Directions for this task: Note how many lines in the following material mention "matriz", then give that number by itself.

Provided data:
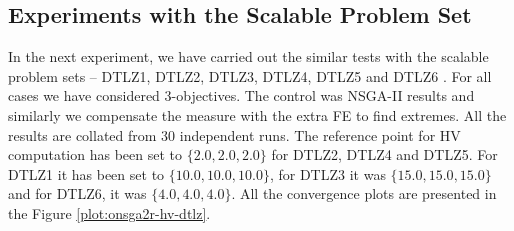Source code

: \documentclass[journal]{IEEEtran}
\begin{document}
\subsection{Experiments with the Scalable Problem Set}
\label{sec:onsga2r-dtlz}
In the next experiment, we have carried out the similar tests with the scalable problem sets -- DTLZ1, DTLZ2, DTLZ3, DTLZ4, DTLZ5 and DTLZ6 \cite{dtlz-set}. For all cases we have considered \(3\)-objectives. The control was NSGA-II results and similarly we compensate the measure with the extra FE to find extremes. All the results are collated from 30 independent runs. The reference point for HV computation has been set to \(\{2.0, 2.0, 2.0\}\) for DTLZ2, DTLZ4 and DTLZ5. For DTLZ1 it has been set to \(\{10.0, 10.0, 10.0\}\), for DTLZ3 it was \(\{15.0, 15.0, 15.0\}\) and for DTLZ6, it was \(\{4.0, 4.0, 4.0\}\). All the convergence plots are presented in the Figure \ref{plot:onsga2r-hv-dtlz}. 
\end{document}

* * *

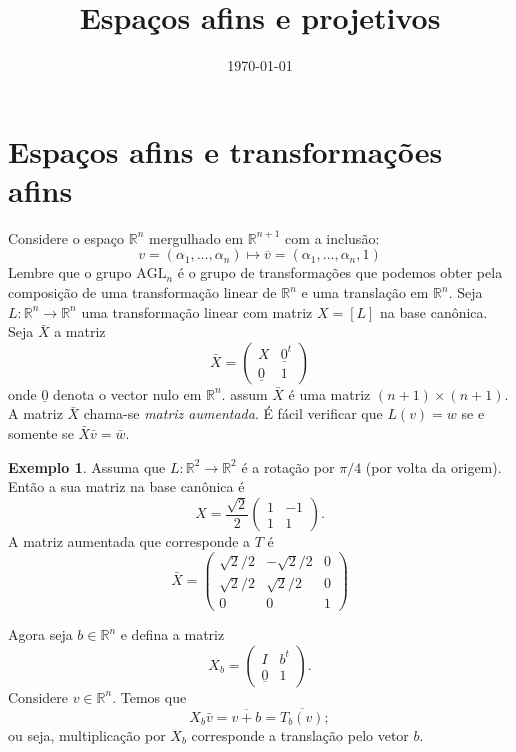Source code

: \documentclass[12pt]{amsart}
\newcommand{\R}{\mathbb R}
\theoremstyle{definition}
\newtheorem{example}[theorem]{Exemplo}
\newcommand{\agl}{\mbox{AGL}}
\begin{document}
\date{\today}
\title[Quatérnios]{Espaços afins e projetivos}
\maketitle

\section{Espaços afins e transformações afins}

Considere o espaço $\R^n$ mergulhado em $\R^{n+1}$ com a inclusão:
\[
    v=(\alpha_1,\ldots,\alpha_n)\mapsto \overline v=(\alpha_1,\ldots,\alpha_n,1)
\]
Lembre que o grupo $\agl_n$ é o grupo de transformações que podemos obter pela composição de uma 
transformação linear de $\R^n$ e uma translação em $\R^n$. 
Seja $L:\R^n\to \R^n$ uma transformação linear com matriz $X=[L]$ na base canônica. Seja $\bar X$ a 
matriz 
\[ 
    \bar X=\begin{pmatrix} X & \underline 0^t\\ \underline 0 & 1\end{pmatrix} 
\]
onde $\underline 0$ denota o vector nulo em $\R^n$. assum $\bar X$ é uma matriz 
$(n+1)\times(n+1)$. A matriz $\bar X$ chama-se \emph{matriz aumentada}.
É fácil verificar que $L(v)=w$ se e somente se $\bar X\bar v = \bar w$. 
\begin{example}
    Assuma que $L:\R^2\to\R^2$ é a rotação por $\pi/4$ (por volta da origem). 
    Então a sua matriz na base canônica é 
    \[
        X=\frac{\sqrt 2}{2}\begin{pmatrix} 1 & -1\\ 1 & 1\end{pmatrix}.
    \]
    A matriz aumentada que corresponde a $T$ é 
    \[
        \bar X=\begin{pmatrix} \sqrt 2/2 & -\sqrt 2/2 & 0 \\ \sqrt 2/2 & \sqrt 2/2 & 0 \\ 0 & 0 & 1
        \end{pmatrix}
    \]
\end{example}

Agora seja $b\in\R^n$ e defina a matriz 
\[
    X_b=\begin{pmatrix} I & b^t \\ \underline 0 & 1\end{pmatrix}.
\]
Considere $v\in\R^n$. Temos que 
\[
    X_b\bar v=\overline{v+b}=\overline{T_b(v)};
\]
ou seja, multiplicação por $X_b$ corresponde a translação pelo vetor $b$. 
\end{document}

Answer to the exercise: 7